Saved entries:
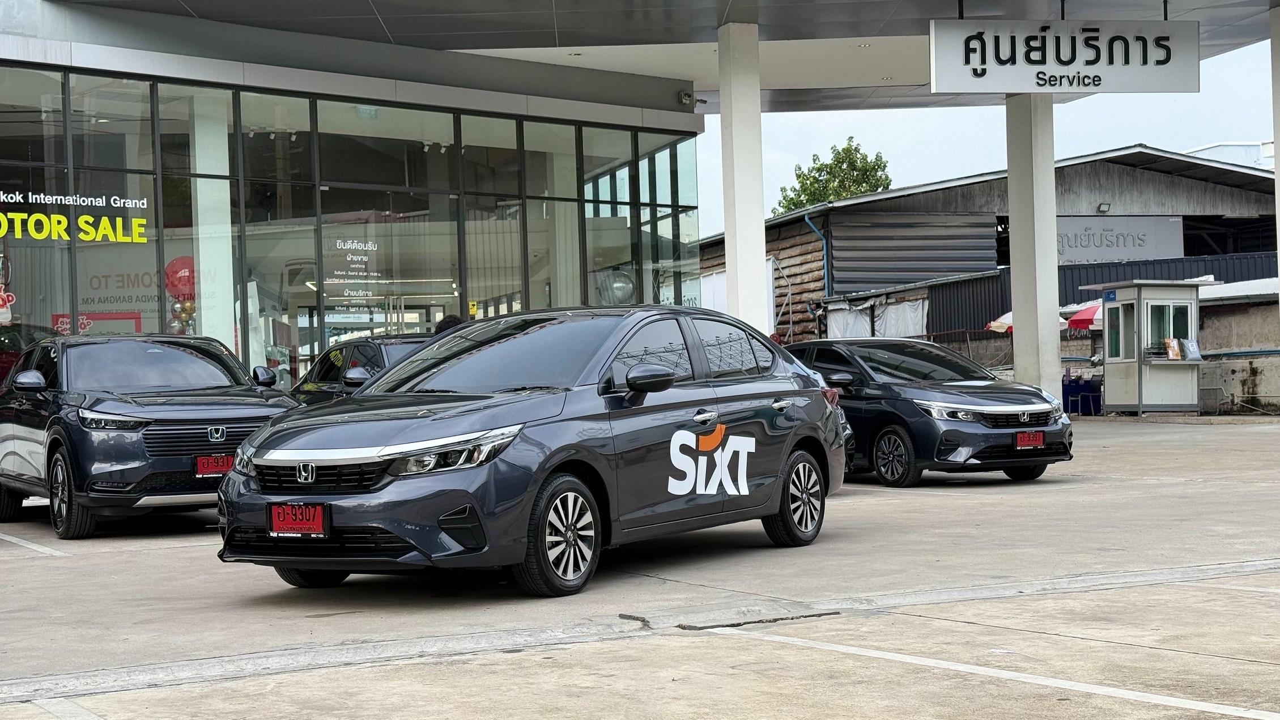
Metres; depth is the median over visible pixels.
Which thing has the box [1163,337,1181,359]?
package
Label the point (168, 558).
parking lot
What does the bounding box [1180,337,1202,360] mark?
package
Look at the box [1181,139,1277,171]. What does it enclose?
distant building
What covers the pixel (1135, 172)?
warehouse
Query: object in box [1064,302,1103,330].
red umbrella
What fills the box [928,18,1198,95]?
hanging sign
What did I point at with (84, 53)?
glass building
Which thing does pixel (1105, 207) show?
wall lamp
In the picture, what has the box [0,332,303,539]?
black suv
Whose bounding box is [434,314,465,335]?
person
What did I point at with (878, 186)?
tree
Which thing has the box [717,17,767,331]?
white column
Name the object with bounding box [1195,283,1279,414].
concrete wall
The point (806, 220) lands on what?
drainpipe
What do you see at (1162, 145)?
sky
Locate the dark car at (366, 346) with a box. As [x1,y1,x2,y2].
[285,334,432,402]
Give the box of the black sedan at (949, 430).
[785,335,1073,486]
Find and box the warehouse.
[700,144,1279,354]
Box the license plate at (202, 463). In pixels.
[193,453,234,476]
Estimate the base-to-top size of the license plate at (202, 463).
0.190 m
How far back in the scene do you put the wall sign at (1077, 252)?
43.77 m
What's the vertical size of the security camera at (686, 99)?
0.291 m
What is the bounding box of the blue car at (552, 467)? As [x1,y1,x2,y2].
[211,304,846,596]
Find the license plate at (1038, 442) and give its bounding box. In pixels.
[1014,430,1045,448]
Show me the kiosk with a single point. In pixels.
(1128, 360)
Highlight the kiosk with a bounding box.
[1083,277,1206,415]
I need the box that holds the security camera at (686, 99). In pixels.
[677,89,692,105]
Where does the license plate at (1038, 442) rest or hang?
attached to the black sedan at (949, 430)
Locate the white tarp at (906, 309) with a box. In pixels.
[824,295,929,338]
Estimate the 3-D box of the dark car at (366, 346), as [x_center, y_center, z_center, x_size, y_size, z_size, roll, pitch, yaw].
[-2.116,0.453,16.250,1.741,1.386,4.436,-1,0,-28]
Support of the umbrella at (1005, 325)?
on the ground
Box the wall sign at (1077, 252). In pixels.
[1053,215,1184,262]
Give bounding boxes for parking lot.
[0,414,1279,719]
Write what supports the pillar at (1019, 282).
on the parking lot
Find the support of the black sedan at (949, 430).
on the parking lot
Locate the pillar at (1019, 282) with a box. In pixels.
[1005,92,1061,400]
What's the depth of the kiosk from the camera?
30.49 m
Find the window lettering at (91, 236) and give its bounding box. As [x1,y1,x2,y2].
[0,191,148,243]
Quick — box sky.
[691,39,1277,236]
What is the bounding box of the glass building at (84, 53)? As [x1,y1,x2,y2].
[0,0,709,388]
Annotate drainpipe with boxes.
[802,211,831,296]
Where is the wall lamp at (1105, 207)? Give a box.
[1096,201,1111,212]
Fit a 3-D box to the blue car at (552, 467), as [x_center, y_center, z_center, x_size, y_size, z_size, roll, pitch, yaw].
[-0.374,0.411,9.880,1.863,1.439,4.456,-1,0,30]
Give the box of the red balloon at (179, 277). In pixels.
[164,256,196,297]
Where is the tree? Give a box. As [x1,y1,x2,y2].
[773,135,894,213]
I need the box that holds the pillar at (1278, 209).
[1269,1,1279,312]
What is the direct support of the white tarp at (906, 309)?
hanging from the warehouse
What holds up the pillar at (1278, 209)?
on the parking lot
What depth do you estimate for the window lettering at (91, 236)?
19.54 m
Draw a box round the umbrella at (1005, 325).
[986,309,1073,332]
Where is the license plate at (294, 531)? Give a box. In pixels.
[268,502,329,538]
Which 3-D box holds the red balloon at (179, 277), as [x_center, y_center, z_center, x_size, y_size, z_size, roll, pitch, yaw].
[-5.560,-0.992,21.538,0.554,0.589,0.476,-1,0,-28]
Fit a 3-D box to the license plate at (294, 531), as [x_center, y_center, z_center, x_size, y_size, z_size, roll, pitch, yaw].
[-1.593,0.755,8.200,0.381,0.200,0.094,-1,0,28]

→ **WHAT TO DO**: Copy out the records exactly. Do not include the pictures.

→ **TASK ANSWER**:
Metres; depth is the median over visible pixels.
Which thing has the box [1163,337,1181,359]?
package
Label the point (168, 558).
parking lot
What does the bounding box [1180,337,1202,360] mark?
package
Look at the box [1181,139,1277,171]. What does it enclose?
distant building
What covers the pixel (1135, 172)?
warehouse
Query: object in box [1064,302,1103,330].
red umbrella
What fills the box [928,18,1198,95]?
hanging sign
What did I point at with (84, 53)?
glass building
Which thing does pixel (1105, 207) show?
wall lamp
In the picture, what has the box [0,332,303,539]?
black suv
Whose bounding box is [434,314,465,335]?
person
What did I point at with (878, 186)?
tree
Which thing has the box [717,17,767,331]?
white column
Name the object with bounding box [1195,283,1279,414].
concrete wall
The point (806, 220) lands on what?
drainpipe
What do you see at (1162, 145)?
sky
Locate the dark car at (366, 346) with a box. As [x1,y1,x2,y2].
[285,334,432,402]
Give the box of the black sedan at (949, 430).
[785,335,1073,486]
Find and box the warehouse.
[700,144,1279,354]
Box the license plate at (202, 463). In pixels.
[193,453,234,476]
Estimate the base-to-top size of the license plate at (202, 463).
0.190 m
How far back in the scene do you put the wall sign at (1077, 252)?
43.77 m
What's the vertical size of the security camera at (686, 99)?
0.291 m
What is the bounding box of the blue car at (552, 467)? As [x1,y1,x2,y2].
[211,304,846,596]
Find the license plate at (1038, 442) and give its bounding box. In pixels.
[1014,430,1045,448]
Show me the kiosk with a single point. In pixels.
(1128, 360)
Highlight the kiosk with a bounding box.
[1083,277,1206,415]
I need the box that holds the security camera at (686, 99). In pixels.
[677,89,692,105]
Where does the license plate at (1038, 442) rest or hang?
attached to the black sedan at (949, 430)
Locate the white tarp at (906, 309) with a box. In pixels.
[824,295,929,338]
Estimate the 3-D box of the dark car at (366, 346), as [x_center, y_center, z_center, x_size, y_size, z_size, roll, pitch, yaw].
[-2.116,0.453,16.250,1.741,1.386,4.436,-1,0,-28]
Support of the umbrella at (1005, 325)?
on the ground
Box the wall sign at (1077, 252). In pixels.
[1053,215,1184,262]
Give bounding boxes for parking lot.
[0,414,1279,719]
Write what supports the pillar at (1019, 282).
on the parking lot
Find the support of the black sedan at (949, 430).
on the parking lot
Locate the pillar at (1019, 282) with a box. In pixels.
[1005,92,1061,400]
What's the depth of the kiosk from the camera?
30.49 m
Find the window lettering at (91, 236) and give its bounding box. As [x1,y1,x2,y2].
[0,191,148,243]
Quick — box sky.
[691,39,1277,236]
What is the bounding box of the glass building at (84, 53)? As [x1,y1,x2,y2].
[0,0,709,388]
Annotate drainpipe with boxes.
[802,211,831,296]
Where is the wall lamp at (1105, 207)? Give a box.
[1096,201,1111,212]
Fit a 3-D box to the blue car at (552, 467), as [x_center, y_center, z_center, x_size, y_size, z_size, roll, pitch, yaw].
[-0.374,0.411,9.880,1.863,1.439,4.456,-1,0,30]
Give the box of the red balloon at (179, 277). In pixels.
[164,256,196,297]
Where is the tree? Give a box. As [x1,y1,x2,y2].
[773,135,894,213]
I need the box that holds the pillar at (1278, 209).
[1269,1,1279,312]
What is the direct support of the white tarp at (906, 309)?
hanging from the warehouse
What holds up the pillar at (1278, 209)?
on the parking lot
What depth do you estimate for the window lettering at (91, 236)?
19.54 m
Draw a box round the umbrella at (1005, 325).
[986,309,1073,332]
Where is the license plate at (294, 531)? Give a box. In pixels.
[268,502,329,538]
Which 3-D box holds the red balloon at (179, 277), as [x_center, y_center, z_center, x_size, y_size, z_size, roll, pitch, yaw].
[-5.560,-0.992,21.538,0.554,0.589,0.476,-1,0,-28]
Fit a 3-D box to the license plate at (294, 531), as [x_center, y_center, z_center, x_size, y_size, z_size, roll, pitch, yaw].
[-1.593,0.755,8.200,0.381,0.200,0.094,-1,0,28]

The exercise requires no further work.